- Ah, poule mouillée, c'est peut-être une expression que de chez moi, reprit-il, sans avoir conscience qu'il s'agissait surtout d'une expression de moldus. Ca veut dire, hum, froussard, quoi.
Et s'il y avait bien un crime qu'un Shevchen ne commettait pas, c'était de celui de céder à la peur, avait-il plus ou moins décidé avec lui-même.
Sasha remit ses coudes sur ses genoux, et à la mention de Ferguson Decker, il renfonça son menton entre ses mains, l'air morne.
- J'me souviens même pas c'que j'ai fait pour la Saint-Valentin, grommela-t-il, comme si ça n'avait pas beaucoup d'importance, mais il visualisa vaguement le Poufsouffle tourner autour d'Alison comme un vautour au bec dégoulinant de bave, et l'image lui fit retrousser le nez.
Evidemment, Alison n'avait pas donné une franche acceptation à l'invitation au dîner, comme elle avait balayé sa proposition de danser. Il contempla les troncs devant lui, grands et durs comme les barreaux d'une prison. Si elle ne donnait pas de franc accord, elle ne donnait pas non plus un refus. Il prendrait ce qu'on voudrait bien lui donner avant de partir, décida-t-il, parce qu'il ne fallait rien regretter.

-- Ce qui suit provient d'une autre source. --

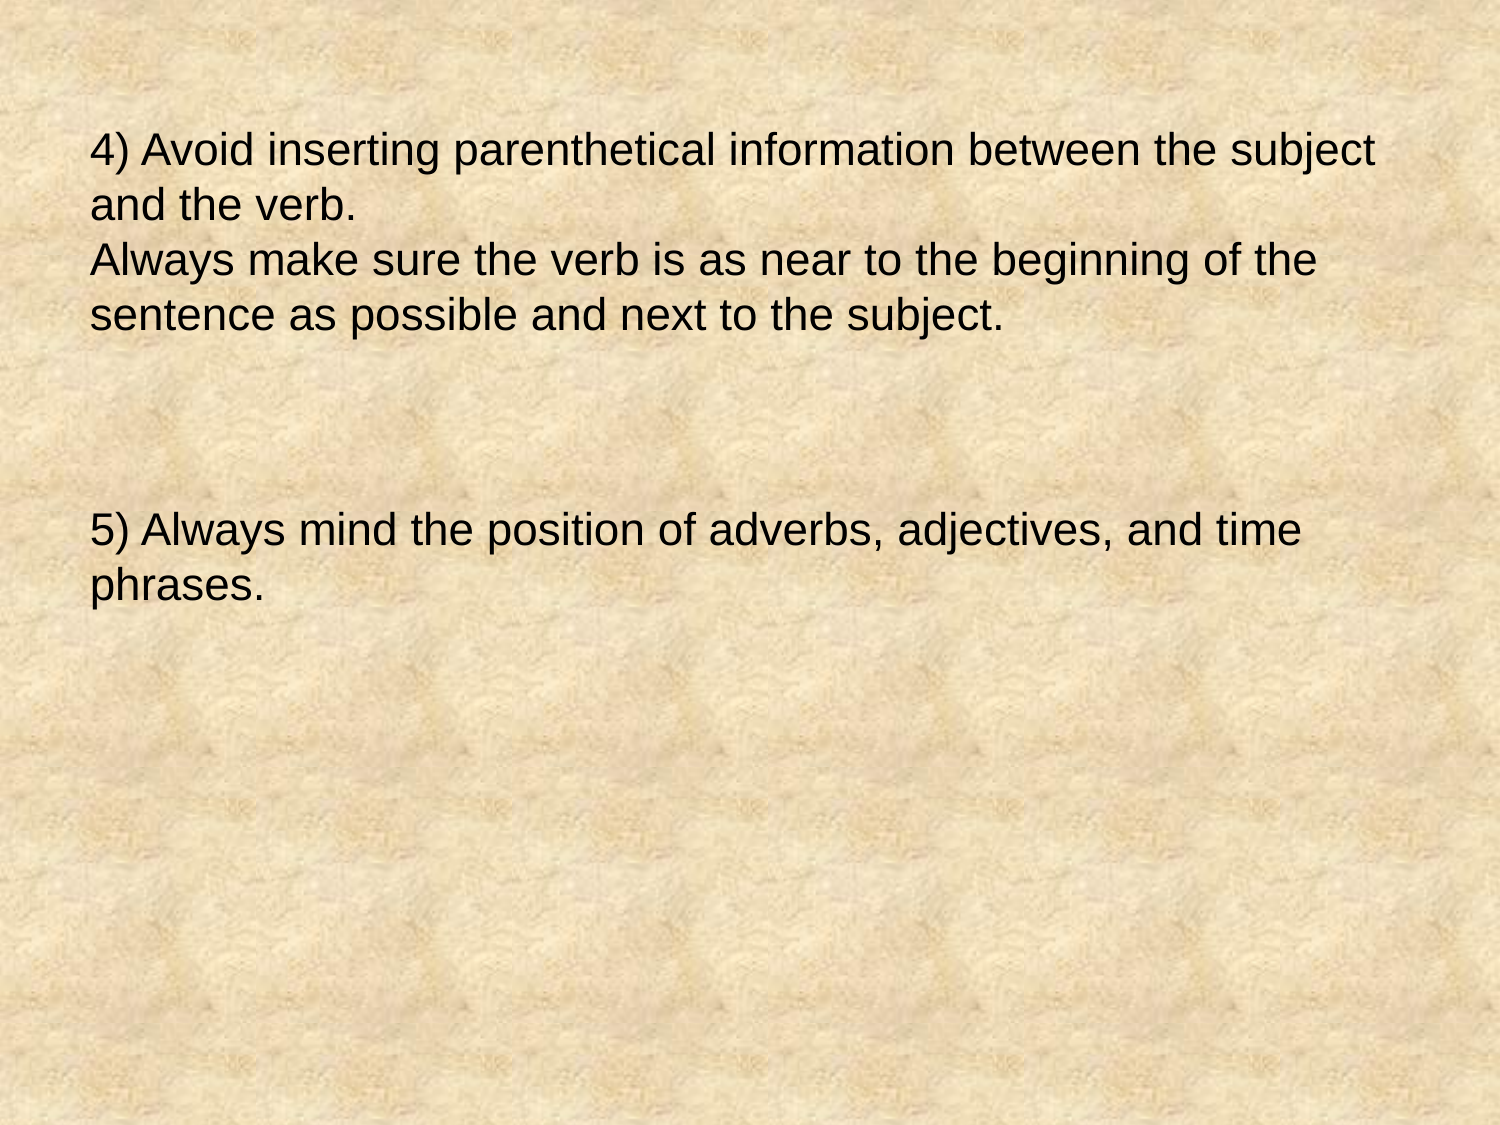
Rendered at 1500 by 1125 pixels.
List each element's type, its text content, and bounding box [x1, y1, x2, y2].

picture [0, 0, 1500, 1125]
text_box 5) Always mind the position of adverbs, adjectives, and time phrases. [75, 491, 1463, 617]
text_box 4) Avoid inserting parenthetical information between the subject and the verb. Always make sure the verb is as near to the beginning of the sentence as possible and next to the subject. [75, 112, 1463, 348]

La question suivante de la cadette Carter lui fit baisser les yeux un bref instant, comme pour capter, dans son champ de vision, les genoux clairs d'Alison. Il s'humecta les lèvres, le temps de trouver les mots.

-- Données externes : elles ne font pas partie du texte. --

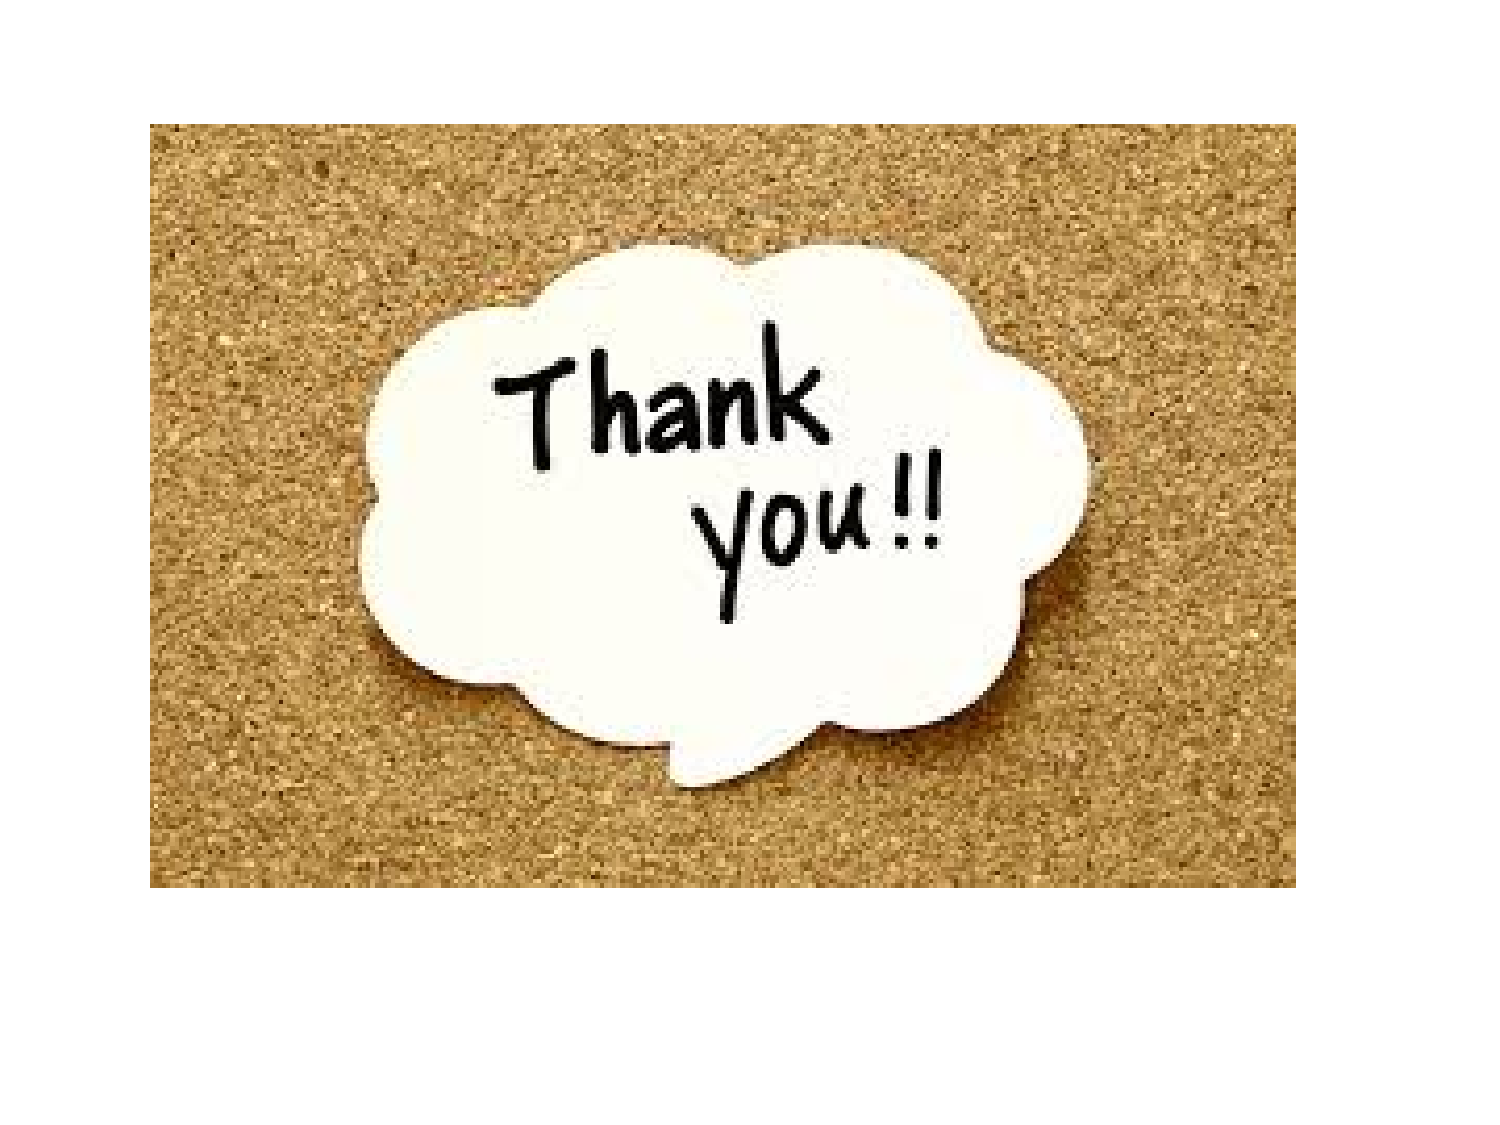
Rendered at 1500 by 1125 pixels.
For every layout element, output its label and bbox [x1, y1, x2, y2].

- Je serai majeur le 11 août prochain.
Ca ne voulait pas dire grand chose pour les élèves d'ici, à part le permis de transplaner et quelques autres avantages logistiques dont il bénéficierait lui aussi. Sasha prit une inspiration, mais préféra ne pas changer de position, comme on aurait voulu éviter de faire peur à un petit animal qui se serait, pour une fois, approché.
- Je retournerai là-bas, où je suis utile.
Où il avait véritablement sa place. Il ne valait pas vraiment la peine d'expliquer à Alison comment il se rendrait utile, elle en tirerait les conclusions qu'elle voudrait : dégoûtantes si c'était ainsi qu'elle voyait sa réalité, nobles si elle voulait bien voir autre chose que l'univers polissé de Poudlard.
Sasha resta un moment silencieux, conscient que la discussion n'irait probablement pas davantage en sa faveur s'ils poursuivaient dans cette direction.
Il finit par tourner la tête de nouveau, pour rencontrer le regard de la jeune fille. Elle avait réarrangé sa frange, et bizarrement, l'expression de son visage lui fit penser à Kate dans l'album photo, surtout quand elle ne souriait pas parce qu'elle était préoccupée par autre chose, par exemple retenir Charlie qui essayait de se mettre debout sur un sentier écossais. Sasha eut un sourire triste en détournant le regard.
- Bon, ben t'y réfléchiras, pour le dîner, conclut-il en se levant finalement. A moins qu'tu préfères attendre que Ryder ou Decker vienne chanter sous ton balcon, mais tu risques d'avoir des mauvaises surprises, railla-t-il en enfonçant ses mains dans ses poches.